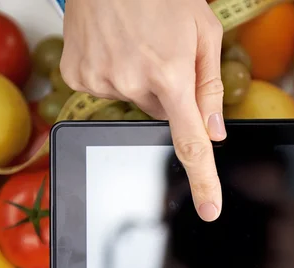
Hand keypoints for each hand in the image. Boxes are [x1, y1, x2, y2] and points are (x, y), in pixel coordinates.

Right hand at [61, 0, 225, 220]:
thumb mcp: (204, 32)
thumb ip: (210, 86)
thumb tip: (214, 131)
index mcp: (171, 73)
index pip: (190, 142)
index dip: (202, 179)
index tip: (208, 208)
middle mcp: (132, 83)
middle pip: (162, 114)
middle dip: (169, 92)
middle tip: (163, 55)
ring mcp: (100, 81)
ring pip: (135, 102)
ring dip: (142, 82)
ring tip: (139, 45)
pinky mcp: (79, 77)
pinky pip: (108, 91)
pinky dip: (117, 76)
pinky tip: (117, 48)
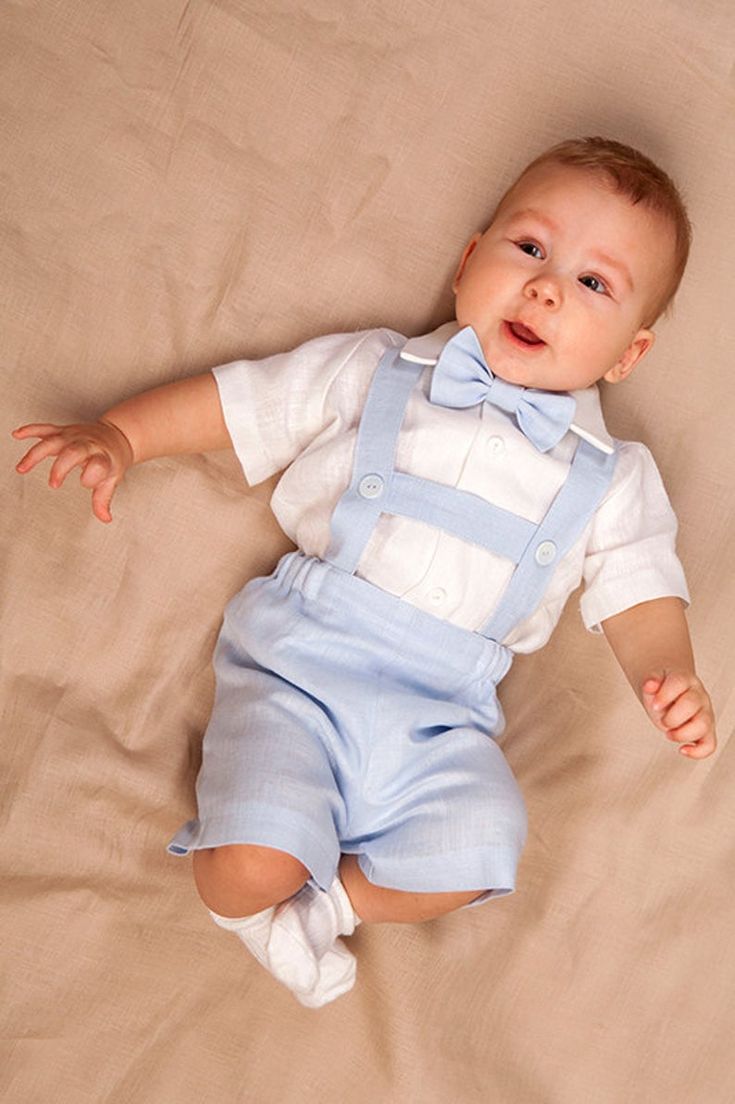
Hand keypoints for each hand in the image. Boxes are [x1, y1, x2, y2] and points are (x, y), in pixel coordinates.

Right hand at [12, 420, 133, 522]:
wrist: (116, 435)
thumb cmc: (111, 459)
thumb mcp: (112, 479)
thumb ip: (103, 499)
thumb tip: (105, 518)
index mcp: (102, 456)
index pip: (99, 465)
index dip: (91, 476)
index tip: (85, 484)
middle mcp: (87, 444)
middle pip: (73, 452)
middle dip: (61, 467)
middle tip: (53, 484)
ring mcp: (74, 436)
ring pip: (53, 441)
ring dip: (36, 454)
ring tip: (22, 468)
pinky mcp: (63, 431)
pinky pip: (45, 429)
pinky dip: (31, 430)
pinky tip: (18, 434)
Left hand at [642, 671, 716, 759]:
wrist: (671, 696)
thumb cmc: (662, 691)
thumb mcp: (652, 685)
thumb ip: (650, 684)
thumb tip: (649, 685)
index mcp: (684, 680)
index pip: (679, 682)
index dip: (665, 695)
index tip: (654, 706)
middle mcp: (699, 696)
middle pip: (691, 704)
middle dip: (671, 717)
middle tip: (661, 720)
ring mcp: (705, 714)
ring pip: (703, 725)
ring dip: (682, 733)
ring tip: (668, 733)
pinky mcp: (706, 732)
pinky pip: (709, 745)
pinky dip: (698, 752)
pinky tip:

Task item >> Repeat the preceding records precisely, and leave every picture out of the copy.

Result of the exercise >>
Hand keypoints for each hand in the image. Boxes are [x1, y1, x2, y2] and points are (x, y), in pixel coordinates.

Right hand at [61, 0, 225, 220]:
thumb mcp: (204, 32)
thumb ip: (210, 86)
thumb tip: (214, 131)
index mcp: (171, 73)
index pip: (190, 142)
index dip: (202, 179)
index tip: (208, 208)
middle mcp: (132, 83)
middle pip: (162, 114)
middle dip: (169, 92)
middle tip: (163, 55)
ring mcp: (100, 81)
ring pip: (135, 102)
ring dip: (142, 82)
ring tip: (139, 45)
pinky mcp: (79, 77)
pinky pip: (108, 91)
pinky dip: (117, 76)
pinky tip: (117, 48)
Hand keypoints for each hand in the image. Boxes are [x1, y1, x2, y2] and points are (x, y), in pixel coordinates.

Right hand at [12, 420, 133, 522]:
wrist: (116, 435)
thumb cmc: (111, 459)
thumb mcp: (112, 479)
thumb ip: (103, 499)
thumb tip: (105, 518)
index mcp: (102, 456)
index pip: (99, 465)
index dip: (91, 476)
index tip: (85, 484)
middle mcp: (87, 444)
middle pip: (73, 452)
middle dip: (61, 467)
middle tip: (53, 484)
ring mcp: (74, 436)
ring pip: (53, 441)
ring dip: (36, 454)
ring tip: (22, 468)
pinky mcp: (63, 431)
pinky pip: (45, 429)
pinky dip: (31, 430)
pinky tip: (18, 434)
Left hand at [642, 671, 716, 759]:
wrist: (671, 696)
thumb cmc: (662, 691)
thumb mcp: (652, 685)
thumb ip: (650, 684)
thumb tip: (649, 685)
index mcp: (684, 680)
index pip: (679, 682)
index dip: (665, 695)
index tip: (654, 706)
middle mcp: (699, 696)
middle pip: (691, 704)
middle dip: (671, 717)
middle tip: (661, 720)
ring mcp: (705, 714)
ring pip: (703, 725)
ring dip: (682, 733)
ring tip: (668, 733)
pinky mcp: (706, 732)
pinky pip: (709, 745)
pinky dip: (698, 752)
pinky tip:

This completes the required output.